Future of D
Abdulhaq
alynch4048 at gmail.com
Sun Oct 29 16:34:25 UTC 2023
On Sunday, 29 October 2023 at 12:54:33 UTC, Imperatorn wrote:
> We are merging companies and our new product will be integrated
> in all our devices.
>
> However, we are becoming unsure if D is really an option for us
> given the response we got trying to making almost the smallest
> change imaginable to phobos (changing a single word).
>
> The product manager (who has a programming background) is very
> concerned.
>
I can't think of any 'serious' programming language where the
maintainers will modify the core libraries just to accommodate a
relatively small user.
> Can we count on that if we find an issue with D that it will be
> taken care of? And if so, how, and by whom? That it will not be
> silently ignored for years?
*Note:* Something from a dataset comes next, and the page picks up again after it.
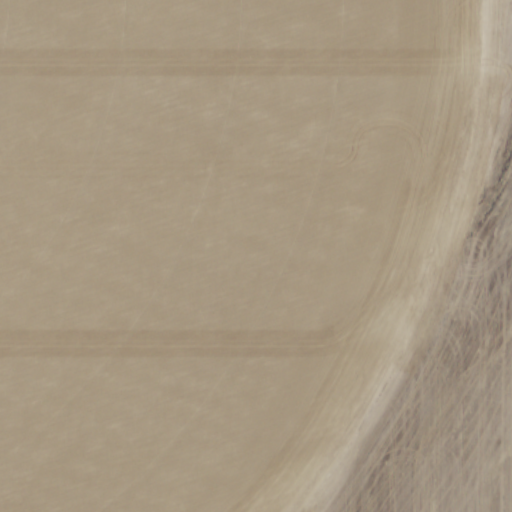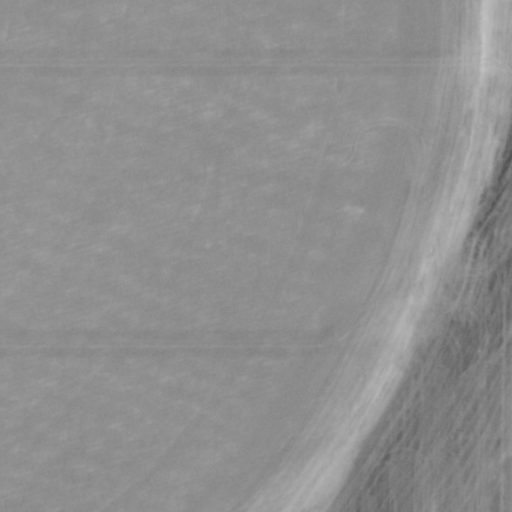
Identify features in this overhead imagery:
crop: (217, 236)
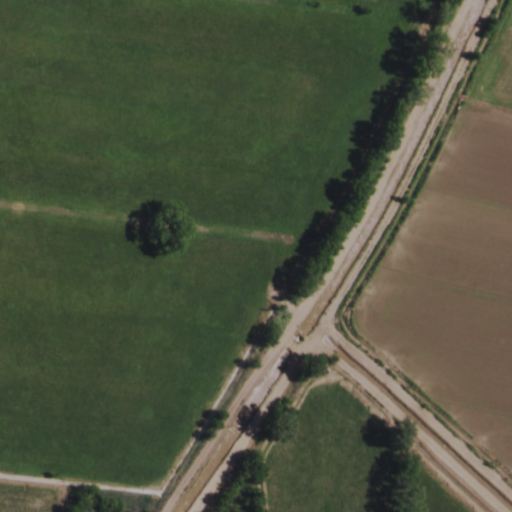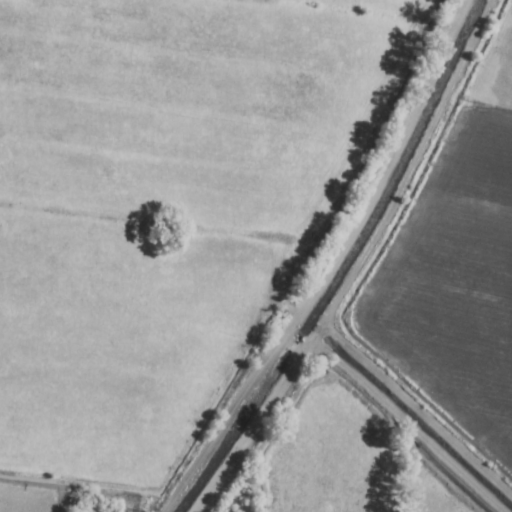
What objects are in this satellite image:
road: (321, 265)
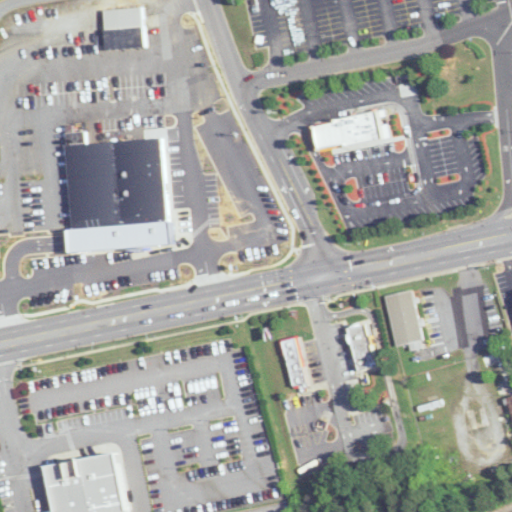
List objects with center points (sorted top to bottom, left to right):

How can we safeguard against that?
>
It's clearly a business decision that is heavily dependent on
what you need the language ecosystem to do. 9k lines of
application code and 1k of drivers? Just use C++ and be done with
it.
300k LOC with wide-ranging algorithms that need to be coded up in
2 years and supported for just 3 yrs before a rewrite? x86? Use D.
200k LOC with 20 yrs support? C++.
80k LOC embedded that depends on libraries written by a couple of
D hobbyists? Ehhh, maybe not.
> Is the recommended course of action to fork dmd, druntime and
> phobos and have a completely parallel version of D, a bit like
> Weka? Is that what companies normally do?
>
Sounds like you're not a big business. Concentrate on your core
competence, which isn't writing compilers.